Le caveau (The Cave) by Christian Poules of Switzerland.
By creating this 4-sided room with gabion walls, Poules invites us to enter, reflect and dream. The stone, moss and plant-covered plane lifts, symbolising a beginning – the seed and the soil, the tilted horizon between earth and sky.
Carbone by Coache Lacaille Paysagistes of France.
Humans have long left their mark by altering nature but a garden can be one of restorative power and a gesture of kindness. Inspired by the carbon cycle that is at the heart of all life, the garden looks at bringing nature back to life by regenerating the cut-down forest and sowing where we have harvested. Cut from a tree that was planted as a seed long ago by others, wood can be our crib, our bed and our coffin.

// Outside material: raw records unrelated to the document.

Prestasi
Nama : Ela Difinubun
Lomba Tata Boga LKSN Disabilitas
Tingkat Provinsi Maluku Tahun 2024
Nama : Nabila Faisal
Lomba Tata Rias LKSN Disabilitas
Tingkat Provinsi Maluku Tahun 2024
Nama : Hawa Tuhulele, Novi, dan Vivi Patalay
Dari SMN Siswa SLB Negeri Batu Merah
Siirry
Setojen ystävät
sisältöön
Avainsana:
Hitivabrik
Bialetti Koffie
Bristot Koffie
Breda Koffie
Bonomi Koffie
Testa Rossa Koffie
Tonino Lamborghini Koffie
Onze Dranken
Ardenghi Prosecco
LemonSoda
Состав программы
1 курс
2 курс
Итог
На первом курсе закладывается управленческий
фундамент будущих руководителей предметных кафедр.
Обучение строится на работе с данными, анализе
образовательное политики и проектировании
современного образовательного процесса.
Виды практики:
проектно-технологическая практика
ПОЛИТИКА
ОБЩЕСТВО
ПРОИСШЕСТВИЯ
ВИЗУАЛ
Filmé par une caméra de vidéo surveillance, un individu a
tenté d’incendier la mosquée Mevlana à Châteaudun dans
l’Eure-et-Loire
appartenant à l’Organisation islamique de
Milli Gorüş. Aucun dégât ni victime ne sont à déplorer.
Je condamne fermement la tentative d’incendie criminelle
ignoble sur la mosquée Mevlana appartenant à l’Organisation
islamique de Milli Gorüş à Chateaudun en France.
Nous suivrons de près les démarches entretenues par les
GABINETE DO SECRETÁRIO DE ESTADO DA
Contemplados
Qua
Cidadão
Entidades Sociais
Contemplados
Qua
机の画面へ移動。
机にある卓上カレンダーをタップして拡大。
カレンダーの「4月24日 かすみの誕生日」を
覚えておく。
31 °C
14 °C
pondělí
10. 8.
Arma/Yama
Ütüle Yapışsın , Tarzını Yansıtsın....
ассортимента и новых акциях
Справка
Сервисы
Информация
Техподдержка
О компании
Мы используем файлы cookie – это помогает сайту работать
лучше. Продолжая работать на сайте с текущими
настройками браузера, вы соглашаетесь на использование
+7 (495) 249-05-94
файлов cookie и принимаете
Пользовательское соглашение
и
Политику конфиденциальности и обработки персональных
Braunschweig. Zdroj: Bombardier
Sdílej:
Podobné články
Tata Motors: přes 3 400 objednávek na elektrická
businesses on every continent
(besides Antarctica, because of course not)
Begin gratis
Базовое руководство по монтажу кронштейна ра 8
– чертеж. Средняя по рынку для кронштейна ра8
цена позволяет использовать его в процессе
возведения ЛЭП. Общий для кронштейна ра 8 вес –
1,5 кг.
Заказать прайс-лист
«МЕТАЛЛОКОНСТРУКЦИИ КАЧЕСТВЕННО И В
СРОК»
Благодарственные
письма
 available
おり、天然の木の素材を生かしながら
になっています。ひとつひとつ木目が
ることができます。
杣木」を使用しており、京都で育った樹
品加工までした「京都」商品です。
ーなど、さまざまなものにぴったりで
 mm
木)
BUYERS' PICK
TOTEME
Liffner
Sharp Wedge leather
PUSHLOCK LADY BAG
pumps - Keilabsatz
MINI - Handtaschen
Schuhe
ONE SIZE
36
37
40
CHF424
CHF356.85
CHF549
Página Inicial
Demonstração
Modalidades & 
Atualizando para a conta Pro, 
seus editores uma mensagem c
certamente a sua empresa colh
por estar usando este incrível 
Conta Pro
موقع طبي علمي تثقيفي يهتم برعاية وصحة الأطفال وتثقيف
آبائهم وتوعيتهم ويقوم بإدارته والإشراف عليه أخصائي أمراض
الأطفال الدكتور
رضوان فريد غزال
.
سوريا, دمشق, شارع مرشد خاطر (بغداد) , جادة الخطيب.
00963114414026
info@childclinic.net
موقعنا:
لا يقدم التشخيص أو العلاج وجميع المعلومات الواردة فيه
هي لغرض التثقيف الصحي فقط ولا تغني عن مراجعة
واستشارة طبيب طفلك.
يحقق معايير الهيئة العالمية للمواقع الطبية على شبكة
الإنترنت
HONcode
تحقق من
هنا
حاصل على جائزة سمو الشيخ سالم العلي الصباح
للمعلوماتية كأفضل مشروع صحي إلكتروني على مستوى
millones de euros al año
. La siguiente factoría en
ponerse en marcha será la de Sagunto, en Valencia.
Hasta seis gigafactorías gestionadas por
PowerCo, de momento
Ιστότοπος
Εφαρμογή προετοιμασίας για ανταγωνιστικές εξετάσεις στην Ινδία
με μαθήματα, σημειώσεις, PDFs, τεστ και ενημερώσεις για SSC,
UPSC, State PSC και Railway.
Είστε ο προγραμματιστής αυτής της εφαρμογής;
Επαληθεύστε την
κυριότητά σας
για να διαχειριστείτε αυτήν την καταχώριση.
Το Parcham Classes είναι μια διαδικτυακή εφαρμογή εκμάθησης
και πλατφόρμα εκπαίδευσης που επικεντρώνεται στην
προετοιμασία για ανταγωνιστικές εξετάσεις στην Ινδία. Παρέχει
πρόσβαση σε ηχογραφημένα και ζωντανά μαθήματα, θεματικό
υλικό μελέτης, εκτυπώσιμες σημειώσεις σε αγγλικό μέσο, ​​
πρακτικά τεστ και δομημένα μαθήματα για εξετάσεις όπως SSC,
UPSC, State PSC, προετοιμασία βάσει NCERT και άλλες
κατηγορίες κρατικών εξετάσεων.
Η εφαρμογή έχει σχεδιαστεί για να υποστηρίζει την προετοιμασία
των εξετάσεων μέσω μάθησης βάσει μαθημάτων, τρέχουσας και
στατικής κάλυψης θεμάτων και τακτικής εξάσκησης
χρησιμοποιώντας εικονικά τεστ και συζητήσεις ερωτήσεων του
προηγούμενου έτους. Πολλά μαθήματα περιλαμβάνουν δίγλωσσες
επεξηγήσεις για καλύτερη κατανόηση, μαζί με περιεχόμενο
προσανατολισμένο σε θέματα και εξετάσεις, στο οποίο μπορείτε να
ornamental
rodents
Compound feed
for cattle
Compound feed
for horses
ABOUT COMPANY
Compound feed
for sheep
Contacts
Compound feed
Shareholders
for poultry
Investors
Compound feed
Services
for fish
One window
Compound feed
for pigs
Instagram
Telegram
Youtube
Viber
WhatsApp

A sculpted tree trunk, partially cut into pieces helps to illustrate the primary material used to build furniture. A stump and its roots, a tree trunk cut into parts and five modules made of timber, some lightly burned on the surface. A young tree grows where the tree might have grown tall had the tree not fallen.
Cyclops by Craig Chapple, architect, Phoenix, Arizona, United States
A delicately cone made from 8 meter-long boards and concentric steel rings, Cyclops is held in tenuous balance by the environment that provides for it. The central 1.5m diameter viewing space gives us the chance to view the surrounding tree canopy while feeling the focus of the suspended weight as the physical latent force in the trees themselves. The viewer finds himself playing the central role of the work in rediscovering their relationship to the energy in their environment.
La maison de Jacques (Jack’s House) by Romy Brosseau, Rosemarie Faille-Faubert, Émilie Gagné-Loranger, intern architects, Canada
Inspired by the Jack and the Beanstalk fairy tale, the garden is a ‘house that has become a green grove, enveloped in scarlet beans that climb and wind their way through the timber lattice structure. The bean seeds will be planted in May and then grow through the display period to more than 3 metres with flowers from the end of July.
TiiLT by SRCW [Sean Radford, architect, Chris Wiebe, designer], Canada
Finding roots in the formal geometries of the labyrinth and the many informal camping traditions in the Canadian landscape, TiiLT is a transformable, inhabitable and interactive place for visitors to be either active or idle.
Each structure may be flipped between two orientations, responding to the position of the sun, offering alternative views and shifting pathways through the site. The toggling movement conjures a school of fish, or a flock of birds, flitting in opposite directions yet connected as a whole. The straw-like lightness of the structures and brilliant yellow skin recall a field of floral blooms, contrasting the surrounding green landscape and blue sky.